There's not much else on the walls but a poster from her "Shuri" comic for Marvel. The place feels like both an anchor and steeped in transience. "It's where I hide," she says. "It's homey, it's where I grew up, it's quiet and I don't want a lawn." From here, she spins multiple plates, leaving for days of meetings and speaking gigs. She says her mother lives four minutes away (conveniently, because Nnedi also has a 15-year old daughter), then adds in the next breath she only recently left her mother's house, at 38. It's a Nigerian thing, she says, to stay close to family. Her sisters and brother, all with Ph.D.s and impressive-sounding careers, Ngozi, a lawyer, spent years in the Illinois governor's office; Ifeoma is a chiropractic physician; and Emezie, her brother, an MIT and University of Chicago graduate, is an animator, live only a short drive away.
Their parents met in Nigeria, came to the United States, started the family, then moved around the country with her father's medical residencies. Sometimes, as in South Holland in the 1980s, the Okorafors were one of the first black families in a white town.
They had buckets of paint dropped into their swimming pool; Helen, their mother, said that her children first heard the N-word while riding a South Holland school bus. Though by the time they arrived in the Homewood-Flossmoor area, the sisters' reputation was preceding itself. Ngozi said, "We were already ranked when we arrived (at HFHS). Mom saw tennis was a practical way to pay for college, and it was our lives. We traveled with the National Junior tennis circuit, at the same time as Jennifer Capriati and Lindsay Davenport. And we would get hate mail at home. People complained about our eligibility."
"They were pre-Venus and Serena," remembered Tanya Harry, a Los Angeles schoolteacher who has stayed close friends with Nnedi, "and they could be a fearsome sight. These three black sisters who just walked in their power. They played so determined."
But Nnedi, she said, was a target.
"Kids made fun of her appearance, and she was chased in hallways, I remember being settled into a class and these kids burst into the room to taunt her. She was tall, skinny and dark-skinned, so people expected to her to get shy and nerdy, but she was not embarrassed about herself. It intimidated the people who wanted to pick on her." In fact, Ngozi said that Nnedi grew so exhausted of the abuse, and the air of resentment she felt on the tennis team, "that when they tried to demote her to (second string), she just quit. And two days later the principal is at our house apologizing, to get her playing."
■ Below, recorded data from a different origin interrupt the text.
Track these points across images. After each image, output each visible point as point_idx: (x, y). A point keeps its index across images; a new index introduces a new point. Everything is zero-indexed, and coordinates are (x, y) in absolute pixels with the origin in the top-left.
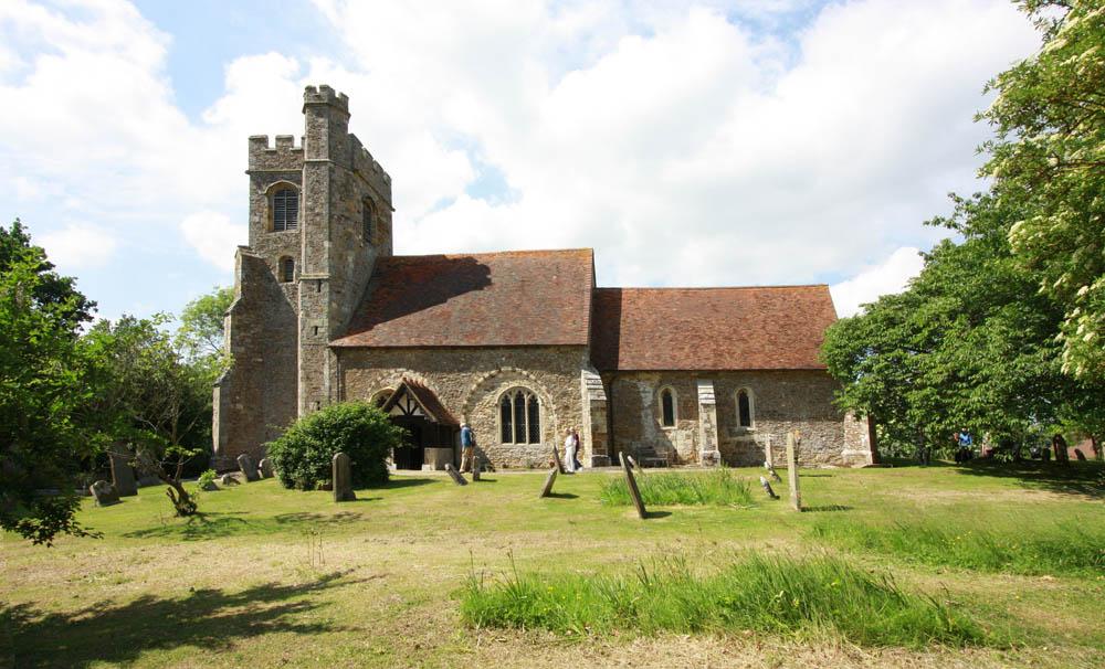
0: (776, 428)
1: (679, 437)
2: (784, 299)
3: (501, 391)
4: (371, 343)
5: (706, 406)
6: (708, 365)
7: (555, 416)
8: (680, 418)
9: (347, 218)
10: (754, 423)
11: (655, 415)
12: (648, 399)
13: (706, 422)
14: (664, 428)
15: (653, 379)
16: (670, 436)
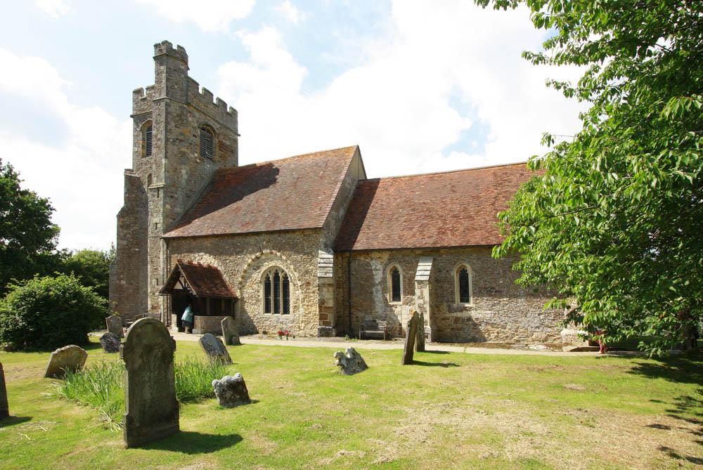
0: (493, 305)
1: (404, 312)
3: (263, 269)
4: (185, 234)
5: (420, 282)
6: (428, 242)
7: (300, 291)
8: (405, 295)
9: (181, 141)
10: (471, 299)
11: (385, 290)
12: (378, 277)
13: (419, 298)
14: (391, 304)
15: (388, 263)
16: (396, 311)
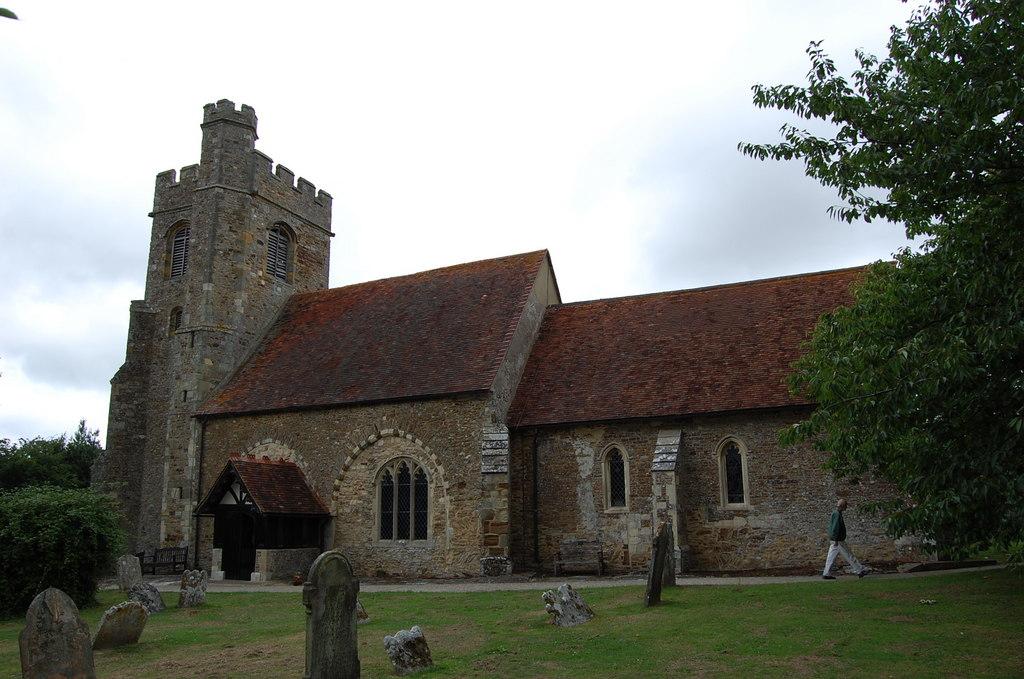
1: (632, 524)
2: (821, 292)
12: (586, 466)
The paralysis came about two years later.
Nnedi recalled: "I might have lost it completely, just go into some dark place. And then, I just started writing." She was always a reader, "but it never crossed my mind to sit and write." She loved Stephen King, and thought of science fiction as mostly cold and inaccessible. So she didn't think of her first stories as science fiction, but pulling from life, and the surreal sights she remembered from family vacations in Nigeria. She wrote another story about a track match, and the way she saw stars the harder she pushed.
Except in her story, the character breaks through into another dimension.